Contrasting decay rates of freshwater bivalves' shells: Aquatic versus terrestrial habitats

Abstract

Freshwater flow regimes are particularly vulnerable to global climate change with changes to the volume and regime of water contributing to global declines in freshwater biodiversity. Droughts or floods can cause massive mortalities of freshwater bivalves, facilitating the accumulation of shells in the aquatic but also in adjacent terrestrial habitats. In order to fully understand the long term impact of these massive mortality events, it is important to assess how bivalve shells persist in the environment. Given that, the present study aimed at studying the shell decays of four different bivalve species (Anodonta anatina, Corbicula fluminea, Potomida littoralis and Unio delphinus) in aquatic (i.e. river) versus terrestrial (i.e. sand soil) habitats.
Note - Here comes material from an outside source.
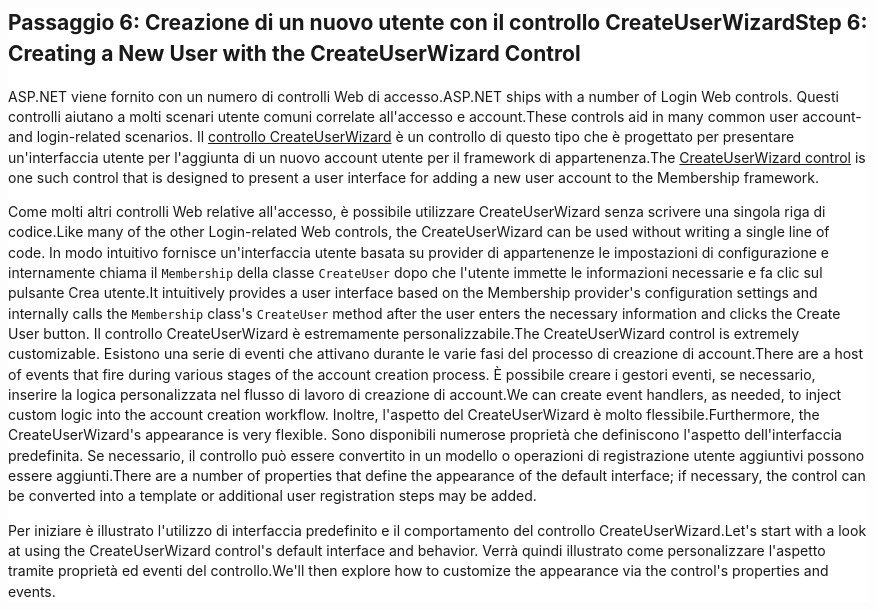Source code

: ## <a name="step-6-creating-a-new-user-with-the-createuserwizard-control"></a><span data-ttu-id="c623b-290">Passaggio 6: Creazione di un nuovo utente con il controllo CreateUserWizard</span><span class="sxs-lookup"><span data-stu-id="c623b-290">Step 6: Creating a New User with the CreateUserWizard Control</span></span>

<span data-ttu-id="c623b-291">ASP.NET viene fornito con un numero di controlli Web di accesso.</span><span class="sxs-lookup"><span data-stu-id="c623b-291">ASP.NET ships with a number of Login Web controls.</span></span> <span data-ttu-id="c623b-292">Questi controlli aiutano a molti scenari utente comuni correlate all'accesso e account.</span><span class="sxs-lookup"><span data-stu-id="c623b-292">These controls aid in many common user account- and login-related scenarios.</span></span> <span data-ttu-id="c623b-293">Il [controllo CreateUserWizard](https://quickstarts.asp.net/QuickStartv20/aspnet/doc/ctrlref/login/createuserwizard.aspx) è un controllo di questo tipo che è progettato per presentare un'interfaccia utente per l'aggiunta di un nuovo account utente per il framework di appartenenza.</span><span class="sxs-lookup"><span data-stu-id="c623b-293">The [CreateUserWizard control](https://quickstarts.asp.net/QuickStartv20/aspnet/doc/ctrlref/login/createuserwizard.aspx) is one such control that is designed to present a user interface for adding a new user account to the Membership framework.</span></span>

<span data-ttu-id="c623b-294">Come molti altri controlli Web relative all'accesso, è possibile utilizzare CreateUserWizard senza scrivere una singola riga di codice.</span><span class="sxs-lookup"><span data-stu-id="c623b-294">Like many of the other Login-related Web controls, the CreateUserWizard can be used without writing a single line of code.</span></span> <span data-ttu-id="c623b-295">In modo intuitivo fornisce un'interfaccia utente basata su provider di appartenenze le impostazioni di configurazione e internamente chiama il `Membership` della classe `CreateUser` dopo che l'utente immette le informazioni necessarie e fa clic sul pulsante Crea utente.</span><span class="sxs-lookup"><span data-stu-id="c623b-295">It intuitively provides a user interface based on the Membership provider's configuration settings and internally calls the `Membership` class's `CreateUser` method after the user enters the necessary information and clicks the Create User button.</span></span> <span data-ttu-id="c623b-296">Il controllo CreateUserWizard è estremamente personalizzabile.</span><span class="sxs-lookup"><span data-stu-id="c623b-296">The CreateUserWizard control is extremely customizable.</span></span> <span data-ttu-id="c623b-297">Esistono una serie di eventi che attivano durante le varie fasi del processo di creazione di account.</span><span class="sxs-lookup"><span data-stu-id="c623b-297">There are a host of events that fire during various stages of the account creation process.</span></span> <span data-ttu-id="c623b-298">È possibile creare i gestori eventi, se necessario, inserire la logica personalizzata nel flusso di lavoro di creazione di account.</span><span class="sxs-lookup"><span data-stu-id="c623b-298">We can create event handlers, as needed, to inject custom logic into the account creation workflow.</span></span> <span data-ttu-id="c623b-299">Inoltre, l'aspetto del CreateUserWizard è molto flessibile.</span><span class="sxs-lookup"><span data-stu-id="c623b-299">Furthermore, the CreateUserWizard's appearance is very flexible.</span></span> <span data-ttu-id="c623b-300">Sono disponibili numerose proprietà che definiscono l'aspetto dell'interfaccia predefinita. Se necessario, il controllo può essere convertito in un modello o operazioni di registrazione utente aggiuntivi possono essere aggiunti.</span><span class="sxs-lookup"><span data-stu-id="c623b-300">There are a number of properties that define the appearance of the default interface; if necessary, the control can be converted into a template or additional user registration steps may be added.</span></span>

<span data-ttu-id="c623b-301">Per iniziare è illustrato l'utilizzo di interfaccia predefinito e il comportamento del controllo CreateUserWizard.</span><span class="sxs-lookup"><span data-stu-id="c623b-301">Let's start with a look at using the CreateUserWizard control's default interface and behavior.</span></span> <span data-ttu-id="c623b-302">Verrà quindi illustrato come personalizzare l'aspetto tramite proprietà ed eventi del controllo.</span><span class="sxs-lookup"><span data-stu-id="c623b-302">We'll then explore how to customize the appearance via the control's properties and events.</span></span>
Shell decay rates were significantly different among species and habitats. In the aquatic habitat the shell decay rates varied among species, with the native species A. anatina, which have the largest and thinnest shell, showing the highest decay rate. Alternatively, in the terrestrial habitat the shell decay rates were more even among species and not related to a particular shell feature or morphology, with the native U. delphinus showing the fastest decay. The shell decay rates were 6 to 12 times higher in aquatic than in the terrestrial habitat. These results suggest that bivalve shells can persist for long periods of time on both habitats (but mainly in terrestrial), which may perhaps trigger significant changes on the ecosystem structure and functioning.